For more information about the parts go to: http://partsregistry.org/cgi/partsdb/pgroup.cgi?pgroup=iGEM2008&group=Johns_Hopkins
GROUP 6: Vectors
Summary for Vectors Group
Date: July 31, 2008 Status report by: Tejas Part no.: BBa_K1100XX -> BBa_K1100YY Part Description: Vectors for concatenating and executing BioBricks The vectors to be used were delivered to us in STABS from MIT. They are pSB4A5 (amp), pSB4C5 (cam), pSB3K5 (kan), and pSB4K5 (kan). The vectors come pre-inserted with the ccdB gene, preventing growth in all E. coli strains except DB3.1. Total amount of DNA extracted from mini -prep is estimated between 5 to 20 ug per vector. Restriction digests confirmed the extracted DNA was vectors.([http://www.jhu.edu/iGEM/Group6:Vectors/2008-7-24.Vectors%20(CAM,AMP,KAN3,KAN4)%20after%20Digest.Tejas.html Digestion of all four vectors]). Vectors were transformed into JM109, BB#2198 (DB3.1), and BB#5777 (DB3.1). All gave expected results. 1 ug of each vector was digested for future use. Gel of digestion shows DNA is correct. ([http://www.jhu.edu/iGEM/Group6:Vectors/2008-8-12.Digest%20of%20vectors,%20ready%20for%20distribution.Tejas.html Vectors ready for insertions])
GROUP 7: Microscopy/Yeast
Summary for Microscopy/Yeast Group
Date: Oct 27, 2008 Status report by: Tejas Part no.: no Biobrick part Part Description: Yeast vector pRS414 to be temporarily used. The yeast vector pRS414 will be temporarily used until it can be adjusted to meet registry standards. pRS414 contains one EcoRI site and one PstI site, both directly adjacent to each other. This may make digest a little less efficient. Procedure involves first digesting with Pst1 for one hour, then digesting with EcoRI overnight (sequentially, not simultaneously), as EcoRI can tolerate low overhangs better than PstI, according to the NEB catalog. The following is a gel run on an E/P simultaneous digest of pRS414. Lane one is log 2 ladder. Lane 2 is uncut pRS414 (supercoiled so runs fater). Lane 3 is cut vector. It may have only one cut, with half at EcoRI and half at PstI, depending on efficiency of the second cut occuring after the first.
pRS414 digest
GROUP 8: Assembly Progress
Summary of Biobrick Assemblies:
Planned Schedule for Further Work:
October 31st- Successful transformants from either set of ligations (of Promoter + Fluorescent Protein) and transformations will be grown up for Miniprep.

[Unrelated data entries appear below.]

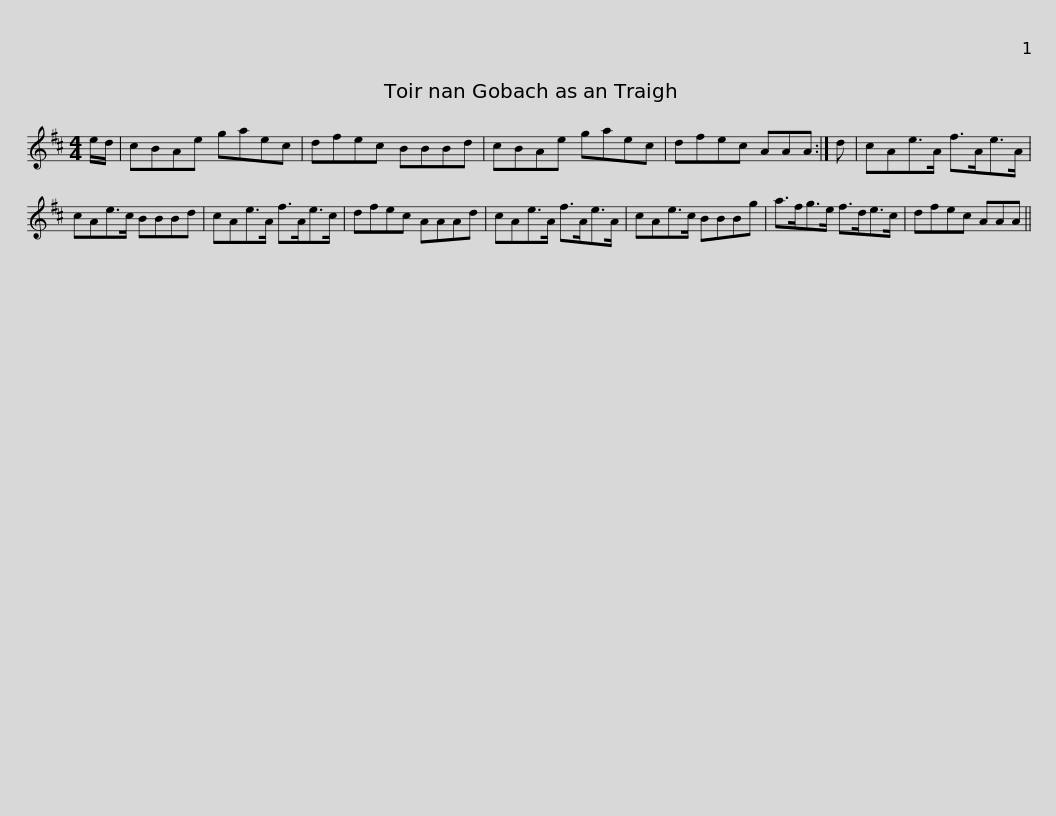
X:1
L:1/8
M:4/4
I:linebreak $
K:D
V:1 treble
V:1
 e/d/ | cBAe gaec | dfec BBBd | cBAe gaec | dfec AAA :| %5
 d |$ cAe>A f>Ae>A | cAe>c BBBd | cAe>A f>Ae>c | dfec AAAd | %10
 cAe>A f>Ae>A |$ cAe>c BBBg | a>fg>e f>de>c | dfec AAA || %14
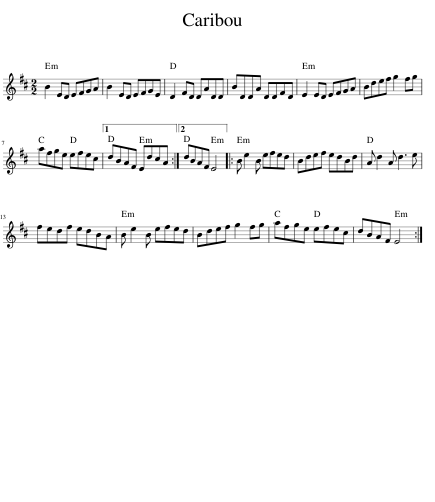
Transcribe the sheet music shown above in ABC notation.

X:1
L:1/8
M:2/2
I:linebreak $
K:D
V:1 treble
V:1
 B2 ED EFGA | B2 ED EFGE | D2 FD DADD | BDDA DDFD | E2 ED EFGA | %5
 Bdef g2 fg |$ afge efec |1 dBAF EdcA :|2 dBAF E4 |: B e2 B efed | %10
 Bdef edBd | A d2 A d3 e |$ fedf edBA | B e2 B efed | Bdef g2 fg | %15
 afge efec | dBAF E4 :| %17
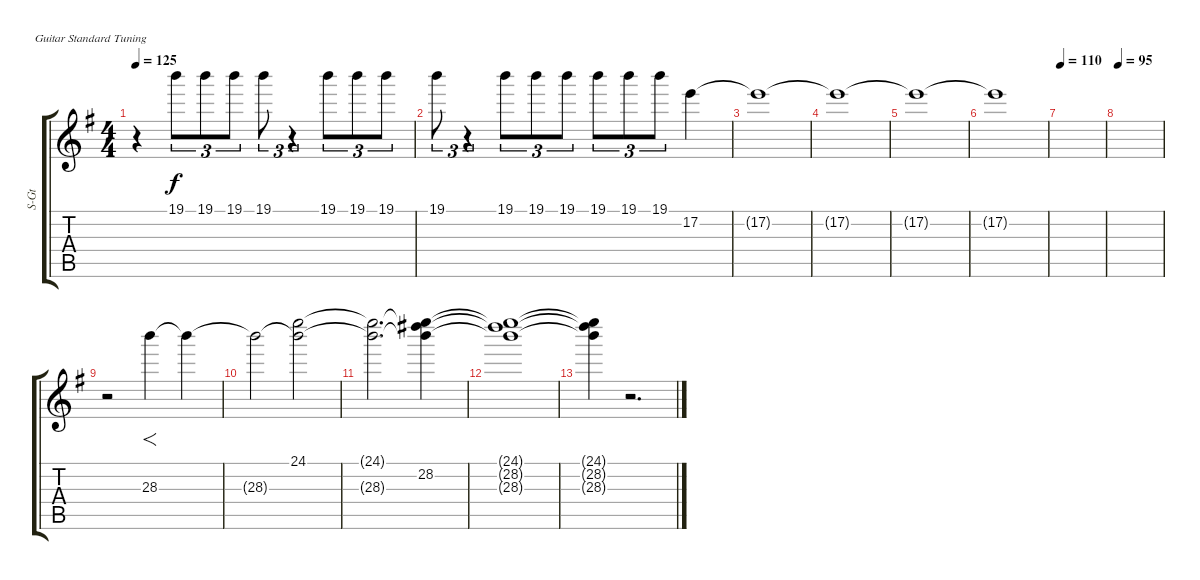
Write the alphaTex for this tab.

\defaultSystemsLayout 4
\bracketExtendMode groupsimilarinstruments
\otherSystemsTrackNameOrientation horizontal
\track ("Lead string 01" "S-Gt") {instrument acousticguitarsteel}
\staff {score tabs}
\tuning (E4 B3 G3 D3 A2 E2)
\ts (4 4)
\tempo 125
\clef g2
\ks g
r.4{dy f beam Down} 19.1{acc forcenatural}.8{tu (3 2) beam Down} 19.1{acc forcenatural}.8{tu (3 2) beam Down} 19.1{acc forcenatural}.8{tu (3 2) beam Down} 19.1{acc forcenatural}.8{tu (3 2) beam Down} r.4{tu (3 2) beam Down} 19.1{acc forcenatural}.8{tu (3 2) beam Down} 19.1{acc forcenatural}.8{tu (3 2) beam Down} 19.1{acc forcenatural}.8{tu (3 2) beam Down} |
19.1{acc forcenatural}.8{tu (3 2) beam Down} r.4{tu (3 2) beam Down} 19.1{acc forcenatural}.8{tu (3 2) beam Down} 19.1{acc forcenatural}.8{tu (3 2) beam Down} 19.1{acc forcenatural}.8{tu (3 2) beam Down} 19.1{acc forcenatural}.8{tu (3 2) beam Down} 19.1{acc forcenatural}.8{tu (3 2) beam Down} 19.1{acc forcenatural}.8{tu (3 2) beam Down} 17.2{acc forcenatural}.4{beam Down} |
17.2{t acc forcenatural}.1{beam Down} |
17.2{t acc forcenatural}.1{beam Down} |
17.2{t acc forcenatural}.1{beam Down} |
17.2{t acc forcenatural}.1{beam Down} |
\tempo 110
|
\tempo 95
|
r.2{beam Down} 28.3{acc forcenatural}.4{f beam Down} 28.3{t acc forcenatural}.4{beam Down} |
28.3{t acc forcenatural}.2{beam Down} (24.1{acc forcenatural} 28.3{t acc forcenatural}).2{beam Down} |
(24.1{t acc forcenatural} 28.3{t acc forcenatural}).2{d beam Down} (28.2{acc #} 24.1{t acc forcenatural} 28.3{t acc forcenatural}).4{beam Down} |
(28.2{t acc #} 24.1{t acc forcenatural} 28.3{t acc forcenatural}).1{beam Down} |
(24.1{t acc forcenatural} 28.2{t acc #} 28.3{t acc forcenatural}).4{beam Down} r.2{d beam Down}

November 1st- These pieces will be miniprepped and digested. Digested fragments will be ligated together with the terminator in the middle, into a pRS414 yeast/bacterial shuttle vector. Non-digested fragments of a promoter + fluorescent protein will also individually be transformed into yeast, with hopes that they will fluoresce.
November 3rd- Full construct insert will be transformed into yeast, pending identity verification.
November 6th- Pretty Yeast! (Hopefully).